Fundamental outlook: Bigger crop estimates at home and overseas, harvest pressure and spread unwinding with corn pressured the bean market today. Lanworth raised its U.S. bean crop peg to 3.160 billion bu. from 3.112 billion bu. previously and upped its world bean production estimate by 2 MMT. Brazil's Conab added to the negative tone with its forecast for 2013-14 Brazilian bean production between 87.6 MMT to 89.7 MMT, which would easily shatter this year's record crop.
Traders were also disheartened by the November contract's inability to find buying interest above the psychological $13.00 mark the past two days.
But basis strength at interior locations helped keep selling interest in check, as it points to slow harvest and still-tight supplies.
Technical outlook: November soybeans faced pressure most of the day, but the contract moved well off its lows into the close. Tough support stands at the rough double-bottom October low of $12.63 1/2, while resistance remains at $13.00, followed by yesterday's high of $13.05 3/4.
Hedgers: Get to 100% sold in the cash market on expected 2013-crop production. We'll manage risk on the board the remainder of the marketing year.
Cash-only marketers: Get to 75% sold on expected 2013-crop production.
Price action: SRW wheat futures closed 2 to 3 cents lower, while HRW futures ended fractionally to 1 cent lower in most contracts and HRS futures finished narrowly mixed.
Fundamental outlook: Wheat futures faced mild profit-taking pressure today as fresh supportive news was lacking. But selling interest was limited as attitudes have improved over the past month.
Providing light pressure today was a drier forecast for southern winter wheat production areas of Russia, which should allow planting efforts to pick up after delays due to prolonged wetness. But planting delays remain a concern in central Russia and parts of Ukraine.
With planting concerns in the Black Sea region easing somewhat, the wheat market likely needs a shot of fresh demand news to fuel additional buying interest. Algeria bought 500,000 MT of optional origin wheat today, but most of that business is expected to be sourced from France.
Technical outlook: December SRW wheat futures are a critical juncture on the daily price chart. Resistance at Tuesday's high of $6.99 3/4 is closely followed by the psychological $7.00 mark.
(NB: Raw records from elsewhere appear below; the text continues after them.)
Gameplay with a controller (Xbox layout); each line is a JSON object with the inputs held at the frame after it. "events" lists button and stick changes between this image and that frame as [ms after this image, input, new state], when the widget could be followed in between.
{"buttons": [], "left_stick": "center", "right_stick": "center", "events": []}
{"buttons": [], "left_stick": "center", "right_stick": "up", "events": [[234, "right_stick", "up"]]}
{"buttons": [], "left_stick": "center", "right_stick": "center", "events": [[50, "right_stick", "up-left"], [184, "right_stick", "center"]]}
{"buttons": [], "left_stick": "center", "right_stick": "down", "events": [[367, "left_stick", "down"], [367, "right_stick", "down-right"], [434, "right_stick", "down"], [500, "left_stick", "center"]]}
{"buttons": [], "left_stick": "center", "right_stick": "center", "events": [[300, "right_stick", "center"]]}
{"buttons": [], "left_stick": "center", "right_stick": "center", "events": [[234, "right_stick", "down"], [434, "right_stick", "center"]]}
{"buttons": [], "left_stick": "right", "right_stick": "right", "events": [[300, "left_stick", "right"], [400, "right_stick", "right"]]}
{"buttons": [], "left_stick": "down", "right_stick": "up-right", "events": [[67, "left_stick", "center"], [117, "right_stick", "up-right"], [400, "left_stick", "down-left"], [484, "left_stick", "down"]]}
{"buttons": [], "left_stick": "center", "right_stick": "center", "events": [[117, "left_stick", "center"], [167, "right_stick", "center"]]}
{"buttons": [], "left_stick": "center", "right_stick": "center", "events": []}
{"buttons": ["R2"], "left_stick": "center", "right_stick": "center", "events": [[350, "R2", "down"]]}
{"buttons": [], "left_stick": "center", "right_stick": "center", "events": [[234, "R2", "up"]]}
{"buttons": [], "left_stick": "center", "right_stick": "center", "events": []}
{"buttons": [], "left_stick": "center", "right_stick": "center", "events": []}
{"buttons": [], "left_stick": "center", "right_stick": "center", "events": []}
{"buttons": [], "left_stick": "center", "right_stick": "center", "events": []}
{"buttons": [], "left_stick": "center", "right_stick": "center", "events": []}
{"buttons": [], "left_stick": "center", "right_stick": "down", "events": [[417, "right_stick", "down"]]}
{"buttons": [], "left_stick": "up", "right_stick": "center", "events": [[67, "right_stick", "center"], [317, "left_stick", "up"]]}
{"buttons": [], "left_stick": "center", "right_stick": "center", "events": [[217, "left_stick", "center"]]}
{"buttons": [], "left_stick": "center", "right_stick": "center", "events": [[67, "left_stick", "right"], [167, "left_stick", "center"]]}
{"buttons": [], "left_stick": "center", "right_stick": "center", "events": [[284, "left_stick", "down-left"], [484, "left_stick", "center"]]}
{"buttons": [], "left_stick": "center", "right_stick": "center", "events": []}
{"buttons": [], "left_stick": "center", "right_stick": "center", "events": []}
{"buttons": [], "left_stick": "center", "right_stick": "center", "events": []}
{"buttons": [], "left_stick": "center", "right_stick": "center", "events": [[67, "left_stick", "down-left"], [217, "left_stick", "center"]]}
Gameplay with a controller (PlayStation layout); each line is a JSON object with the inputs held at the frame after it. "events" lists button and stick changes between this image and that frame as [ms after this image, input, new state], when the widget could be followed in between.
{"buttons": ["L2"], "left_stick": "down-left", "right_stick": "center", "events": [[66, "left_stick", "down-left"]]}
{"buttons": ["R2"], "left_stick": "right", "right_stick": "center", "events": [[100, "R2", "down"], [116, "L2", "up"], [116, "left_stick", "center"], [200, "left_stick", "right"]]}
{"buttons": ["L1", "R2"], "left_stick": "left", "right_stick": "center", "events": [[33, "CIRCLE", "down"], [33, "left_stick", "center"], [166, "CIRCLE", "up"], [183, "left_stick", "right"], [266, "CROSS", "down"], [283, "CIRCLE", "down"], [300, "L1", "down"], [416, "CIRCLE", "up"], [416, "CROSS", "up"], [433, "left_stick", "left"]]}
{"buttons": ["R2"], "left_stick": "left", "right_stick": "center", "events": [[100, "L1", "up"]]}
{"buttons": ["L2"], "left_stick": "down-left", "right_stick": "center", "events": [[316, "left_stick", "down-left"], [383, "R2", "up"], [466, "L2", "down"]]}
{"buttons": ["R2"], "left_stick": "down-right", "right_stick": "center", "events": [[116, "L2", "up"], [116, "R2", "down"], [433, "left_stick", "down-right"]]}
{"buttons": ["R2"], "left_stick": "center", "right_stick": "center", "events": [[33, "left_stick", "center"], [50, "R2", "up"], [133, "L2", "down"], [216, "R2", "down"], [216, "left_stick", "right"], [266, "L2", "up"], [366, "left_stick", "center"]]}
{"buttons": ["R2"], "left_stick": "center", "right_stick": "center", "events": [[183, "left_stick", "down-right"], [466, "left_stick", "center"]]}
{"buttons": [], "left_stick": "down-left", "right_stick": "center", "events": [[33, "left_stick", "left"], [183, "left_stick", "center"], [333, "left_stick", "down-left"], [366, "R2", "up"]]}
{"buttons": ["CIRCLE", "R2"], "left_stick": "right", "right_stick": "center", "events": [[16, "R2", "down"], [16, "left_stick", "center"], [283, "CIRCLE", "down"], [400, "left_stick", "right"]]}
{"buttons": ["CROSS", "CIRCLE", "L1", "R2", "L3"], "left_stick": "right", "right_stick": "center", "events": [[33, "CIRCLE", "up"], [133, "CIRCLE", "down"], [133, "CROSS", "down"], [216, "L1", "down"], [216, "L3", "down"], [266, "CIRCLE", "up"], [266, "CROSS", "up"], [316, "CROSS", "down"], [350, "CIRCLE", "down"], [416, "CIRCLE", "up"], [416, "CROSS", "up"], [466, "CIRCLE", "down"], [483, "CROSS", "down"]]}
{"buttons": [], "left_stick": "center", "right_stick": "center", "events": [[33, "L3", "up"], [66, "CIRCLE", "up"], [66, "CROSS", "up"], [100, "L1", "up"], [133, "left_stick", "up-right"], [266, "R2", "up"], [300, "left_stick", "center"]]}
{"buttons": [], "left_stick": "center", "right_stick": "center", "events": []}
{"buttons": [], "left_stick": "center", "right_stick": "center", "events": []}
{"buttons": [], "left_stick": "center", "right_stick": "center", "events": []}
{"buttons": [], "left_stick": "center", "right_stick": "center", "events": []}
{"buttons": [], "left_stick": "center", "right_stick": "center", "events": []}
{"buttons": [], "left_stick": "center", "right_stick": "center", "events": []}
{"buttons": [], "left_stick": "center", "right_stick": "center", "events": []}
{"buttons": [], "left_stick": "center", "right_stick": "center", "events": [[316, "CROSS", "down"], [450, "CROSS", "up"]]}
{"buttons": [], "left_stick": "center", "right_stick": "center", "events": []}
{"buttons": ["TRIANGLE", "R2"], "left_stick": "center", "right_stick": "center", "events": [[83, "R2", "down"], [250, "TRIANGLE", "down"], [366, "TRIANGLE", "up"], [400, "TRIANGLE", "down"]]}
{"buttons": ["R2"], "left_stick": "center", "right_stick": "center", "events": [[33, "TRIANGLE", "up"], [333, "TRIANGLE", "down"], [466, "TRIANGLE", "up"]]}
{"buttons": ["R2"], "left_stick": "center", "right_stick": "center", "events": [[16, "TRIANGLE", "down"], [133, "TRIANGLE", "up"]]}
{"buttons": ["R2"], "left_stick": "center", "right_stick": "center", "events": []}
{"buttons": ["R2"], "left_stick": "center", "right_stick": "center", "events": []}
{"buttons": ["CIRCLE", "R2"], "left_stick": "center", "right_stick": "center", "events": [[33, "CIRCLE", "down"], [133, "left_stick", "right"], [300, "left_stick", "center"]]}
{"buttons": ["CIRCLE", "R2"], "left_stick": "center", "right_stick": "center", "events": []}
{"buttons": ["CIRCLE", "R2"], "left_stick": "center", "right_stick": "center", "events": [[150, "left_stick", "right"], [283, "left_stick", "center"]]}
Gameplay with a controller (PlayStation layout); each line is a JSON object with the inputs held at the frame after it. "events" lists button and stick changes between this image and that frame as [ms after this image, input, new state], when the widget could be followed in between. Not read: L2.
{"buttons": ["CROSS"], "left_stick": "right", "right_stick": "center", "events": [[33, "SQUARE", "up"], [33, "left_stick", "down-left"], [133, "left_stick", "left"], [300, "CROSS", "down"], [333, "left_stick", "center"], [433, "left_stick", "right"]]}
Above that, the $7.05 area is key resistance as that would mark a 25% retracement of the price plunge from the contract high to the contract low; the July high is also at $7.05 3/4. Just above that, the downtrend from the contract high currently intersects around $7.17. Failure to clear this resistance could stall the corrective rebound and send the contract to a test of the summer lows.
Hedgers: 50% of 2013-crop is sold in the cash market.
Cash-only marketers: 25% of 2013-crop is sold.
Price action: Cotton futures closed 17 to 49 points lower through the March contract. Farther-deferred futures ended slightly firmer.
Fundamental outlook: Cotton futures continue to reel after sharp losses Monday as traders are removing some of the weather premium they had recently built into the market. With the threat of damage from Karen gone, traders are lightening long positions.
A lack of USDA data is also making it harder to generate buying interest. Traders will have to go without weekly export sales for a second straight week. And USDA's Crop Production and Supply & Demand Reports originally scheduled for Friday are delayed. The longer the government shutdown lasts, the greater the risk of position liquidation.
Technical outlook: December cotton futures dropped to their lowest level since Sept. 10 today. The contract appears headed for a test of the September low at 82.11 cents. More critical support lies at the June low of 81.72 cents. A close below that mark would signal a downside breakout attempt from the broad, sideways range.
Hedgers: 50% of expected 2013-crop production is hedged in December cotton futures at 83.87 cents. 50% of expected 2013-crop production is also sold via cash forward contract for harvest delivery.
Cash-only marketers: 50% of expected 2013-crop production is sold via cash forward contract for harvest delivery.